Work of art faculty member on display in London exhibition

November 20, 2012 | Arts, UToday, — Visual and Performing Arts
By Angela Riddel



“Wall Fragment With Flying Transport” by Dan Hernandez, UT assistant professor of art, is one of the works featured in the “Bad for You” exhibition on display in the Shizaru Gallery in London, England.

Dan Hernandez, one of The University of Toledo Department of Art’s newest faculty members, has work in an exhibition on display in the Shizaru Gallery in London, England.

His art is in excellent company among works from Andy Warhol, Cindy Sherman and Ed Ruscha.

The exhibit titled “Bad for You” explores the relationship between art and vice. It is on display through Nov. 23.

“Artists explore these many themes through various moralistic viewpoints. Some works celebrate, disregard and revel in what is seen as being ʻbad,ʼ whilst others raise alarm and aim to forewarn the consequence of a life of decadence,” according to the exhibit’s website.

In September, Hernandez held his first solo show, “Genesis,” at the Kim Foster Gallery in New York. “Genesis” refers to the artist’s visual dialogue between religion, mythology and pop culture. The word “genesis” can refer to the literal definition, the biblical book of the same name, as well as the video game system Sega Genesis. Notions of all three as well as other ideas are incorporated into his work.

Hernandez’s art is often referred to as “high pastiche.” He combines a variety of disparate elements in his work but does in a unique way that is artistically sensate.

Beth Rudin DeWoody, one of Forbes top 200 art collectors in the world, attended his show and bought two of his multimedia works, “Colecotari Invasion” and “Destruction of Atega Intelari.” DeWoody also is the curator for the London exhibit “Bad for You,” and chose another of Hernandez’s works, “Wall Fragment With Flying Transport,” for the show.
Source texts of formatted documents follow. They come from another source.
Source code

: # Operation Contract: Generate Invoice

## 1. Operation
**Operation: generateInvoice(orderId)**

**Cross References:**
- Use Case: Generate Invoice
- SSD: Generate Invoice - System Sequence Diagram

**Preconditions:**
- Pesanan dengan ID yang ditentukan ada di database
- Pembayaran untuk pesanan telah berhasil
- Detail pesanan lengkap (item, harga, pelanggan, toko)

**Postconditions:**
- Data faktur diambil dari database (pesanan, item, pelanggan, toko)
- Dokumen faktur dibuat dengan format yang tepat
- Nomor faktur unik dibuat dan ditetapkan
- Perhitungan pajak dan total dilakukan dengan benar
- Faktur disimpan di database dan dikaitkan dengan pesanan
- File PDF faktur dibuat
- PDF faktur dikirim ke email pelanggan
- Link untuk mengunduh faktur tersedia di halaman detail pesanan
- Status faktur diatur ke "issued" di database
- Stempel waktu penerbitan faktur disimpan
Hernandez, UT assistant professor of art, received a bachelor of fine arts in 2000 from Northwest Missouri State in Maryville and a master of fine arts in 2002 from American University in Washington, D.C. He is represented by Kim Foster Gallery in New York City.

His work also has been presented in numerous galleries, including solo shows at Kim Foster Gallery in New York, Madhouse Gallery in Toledo, the Fine Arts Gallery at Mott Community College in Flint, Mich., and Kresge Gallery at Lyon College in Batesville, Ark., and in group exhibitions at the Toledo Museum of Art and many other places.

Hernandez was selected for an Ohio Arts Council Individual Excellency Award in 2011.